Publikasi Raja Ampat Dalam Angka 2026 direncanakan akan dirilis pada 27 Februari 2026 melalui laman resmi BPS Kabupaten Raja Ampat. BPS meminta seluruh perangkat daerah segera menyampaikan koreksi atau pembaruan data paling lambat 23 Februari 2026 agar proses finalisasi dapat dilakukan tepat waktu.
Dalam kesempatan tersebut, BPS juga menegaskan komitmennya untuk meningkatkan pelayanan data dan informasi statistik kepada masyarakat.
BPS Raja Ampat menyediakan empat jenis layanan utama, yakni:
1. Konsultasi statistik,
2. Perpustakaan statistik,
3. Produk statistik berbayar,
4. Rekomendasi kegiatan statistik.
Selain itu, BPS secara rutin melakukan Survei Kebutuhan Data (SKD) sebagai bentuk evaluasi pelayanan publik dan dasar pengembangan inovasi layanan ke depan.
“Di era keterbukaan informasi, data statistik bukan hanya harus tersedia, tetapi juga mudah diakses, cepat dilayani, dan jelas pemanfaatannya,” tambah Nurhaida.
Pada forum yang sama, BPS turut mensosialisasikan pelaksanaan Sensus Ekonomi 2026 yang dijadwalkan berlangsung Mei hingga Juli 2026.
Petugas sensus akan mendata seluruh unit usaha di setiap kampung dan distrik, mulai dari usaha berskala besar hingga usaha mikro.

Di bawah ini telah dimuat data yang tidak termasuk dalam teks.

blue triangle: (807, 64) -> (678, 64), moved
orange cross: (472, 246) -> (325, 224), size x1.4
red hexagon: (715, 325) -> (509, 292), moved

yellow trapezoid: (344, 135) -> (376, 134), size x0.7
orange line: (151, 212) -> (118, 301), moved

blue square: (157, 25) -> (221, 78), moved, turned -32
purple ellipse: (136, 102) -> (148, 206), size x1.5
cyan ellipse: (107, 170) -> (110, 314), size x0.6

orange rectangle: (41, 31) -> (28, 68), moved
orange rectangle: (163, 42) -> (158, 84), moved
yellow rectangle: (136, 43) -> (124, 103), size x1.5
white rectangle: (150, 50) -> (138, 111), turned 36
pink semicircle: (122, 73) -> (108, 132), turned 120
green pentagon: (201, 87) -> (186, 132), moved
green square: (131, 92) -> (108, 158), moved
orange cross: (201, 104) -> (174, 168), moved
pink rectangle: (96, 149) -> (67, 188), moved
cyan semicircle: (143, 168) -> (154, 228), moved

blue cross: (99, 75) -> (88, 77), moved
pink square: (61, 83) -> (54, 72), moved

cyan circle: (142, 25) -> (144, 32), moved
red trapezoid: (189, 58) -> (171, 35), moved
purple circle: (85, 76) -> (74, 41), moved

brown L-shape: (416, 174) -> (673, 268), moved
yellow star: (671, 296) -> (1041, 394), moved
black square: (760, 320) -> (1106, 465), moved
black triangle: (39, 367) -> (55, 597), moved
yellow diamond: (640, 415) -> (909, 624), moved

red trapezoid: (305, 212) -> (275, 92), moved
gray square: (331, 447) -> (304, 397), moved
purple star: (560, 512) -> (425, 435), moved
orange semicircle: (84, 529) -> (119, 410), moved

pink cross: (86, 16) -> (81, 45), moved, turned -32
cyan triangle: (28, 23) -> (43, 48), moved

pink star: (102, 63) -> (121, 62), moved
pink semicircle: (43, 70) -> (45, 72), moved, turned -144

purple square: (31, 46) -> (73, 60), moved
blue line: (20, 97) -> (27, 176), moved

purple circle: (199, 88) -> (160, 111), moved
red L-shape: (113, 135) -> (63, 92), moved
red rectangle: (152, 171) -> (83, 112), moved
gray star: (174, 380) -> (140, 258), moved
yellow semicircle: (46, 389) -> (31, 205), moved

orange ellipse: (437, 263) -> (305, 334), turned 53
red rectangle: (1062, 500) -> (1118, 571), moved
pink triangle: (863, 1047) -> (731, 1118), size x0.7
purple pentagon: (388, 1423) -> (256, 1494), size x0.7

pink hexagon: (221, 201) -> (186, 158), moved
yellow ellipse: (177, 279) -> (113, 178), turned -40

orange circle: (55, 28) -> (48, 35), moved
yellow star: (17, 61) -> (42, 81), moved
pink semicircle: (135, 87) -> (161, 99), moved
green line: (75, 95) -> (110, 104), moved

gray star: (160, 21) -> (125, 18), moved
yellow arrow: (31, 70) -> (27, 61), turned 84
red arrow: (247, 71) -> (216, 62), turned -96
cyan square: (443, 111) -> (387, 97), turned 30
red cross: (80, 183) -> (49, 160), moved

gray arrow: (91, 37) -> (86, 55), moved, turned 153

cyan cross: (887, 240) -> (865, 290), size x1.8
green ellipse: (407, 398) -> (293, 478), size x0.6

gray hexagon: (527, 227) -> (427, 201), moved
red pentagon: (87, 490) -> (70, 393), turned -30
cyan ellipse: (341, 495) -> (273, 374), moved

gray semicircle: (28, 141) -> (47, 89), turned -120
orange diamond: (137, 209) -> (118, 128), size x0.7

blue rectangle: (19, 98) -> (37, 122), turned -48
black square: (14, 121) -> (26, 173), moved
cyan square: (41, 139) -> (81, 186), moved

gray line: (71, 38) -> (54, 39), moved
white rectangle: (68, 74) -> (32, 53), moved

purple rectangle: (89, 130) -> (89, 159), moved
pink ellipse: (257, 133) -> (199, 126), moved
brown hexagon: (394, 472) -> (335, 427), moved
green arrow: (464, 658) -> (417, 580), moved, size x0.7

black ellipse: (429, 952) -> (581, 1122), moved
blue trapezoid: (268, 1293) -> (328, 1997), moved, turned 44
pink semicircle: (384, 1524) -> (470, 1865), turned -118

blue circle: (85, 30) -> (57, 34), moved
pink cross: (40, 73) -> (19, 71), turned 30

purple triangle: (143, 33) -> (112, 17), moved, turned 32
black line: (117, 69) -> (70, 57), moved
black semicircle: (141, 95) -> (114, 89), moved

“Data hasil Sensus Ekonomi 2026 akan menjadi fondasi penting dalam penyusunan kebijakan ekonomi dan perencanaan pembangunan, baik di tingkat nasional maupun daerah. Keberhasilan sensus sangat membutuhkan dukungan pemerintah daerah dan seluruh OPD,” tegasnya.
Sementara itu, Bupati Raja Ampat Orideko Iriano Burdam menilai kegiatan ini sangat penting untuk memperkuat dasar pengambilan kebijakan pembangunan di wilayah kepulauan yang memiliki karakteristik geografis dan biaya logistik yang tinggi.
Menurutnya, banyak indikator pembangunan belum sepenuhnya menggambarkan kondisi riil Raja Ampat, terutama terkait tingkat kesulitan wilayah, kemahalan harga, dan akses antar kampung.
“Kondisi geografis kita berbeda dengan daerah lain. Jarak antar kampung harus ditempuh dengan transportasi laut, membutuhkan bahan bakar dan biaya besar. Ini harus tergambar dalam data supaya kebijakan yang diambil benar-benar sesuai kenyataan di lapangan,” ujarnya.
Bupati menegaskan bahwa data statistik menjadi dasar dalam pengalokasian anggaran, perencanaan program, hingga evaluasi pembangunan kampung.

“Kalau kita tidak duduk bersama membahas data, kita akan sulit merancang pembangunan yang tepat. Karena itu, forum seperti ini penting agar semua memahami angka-angka yang menjadi dasar kebijakan,” katanya.
Bupati juga menyampaikan apresiasi kepada BPS Kabupaten Raja Ampat atas penyelenggaraan kegiatan tersebut yang dinilai membantu pemerintah daerah memahami kondisi pembangunan secara lebih terukur.
“Kami berterima kasih kepada BPS yang terus mendampingi pemerintah daerah dalam menyediakan data yang akurat. Ini menjadi momen baik untuk berdiskusi dan melihat perkembangan Raja Ampat secara objektif,” ungkapnya.
FGD ini diharapkan menghasilkan penyempurnaan data yang akan dituangkan dalam publikasi Raja Ampat Dalam Angka 2026, sekaligus memperkuat sinergi antara BPS dan pemerintah daerah dalam mewujudkan pembangunan berbasis data (evidence-based development).
Melalui kolaborasi tersebut, pemerintah daerah optimistis bahwa perencanaan pembangunan Raja Ampat ke depan akan semakin tepat sasaran, terukur, dan mampu menjawab tantangan wilayah kepulauan yang kompleks.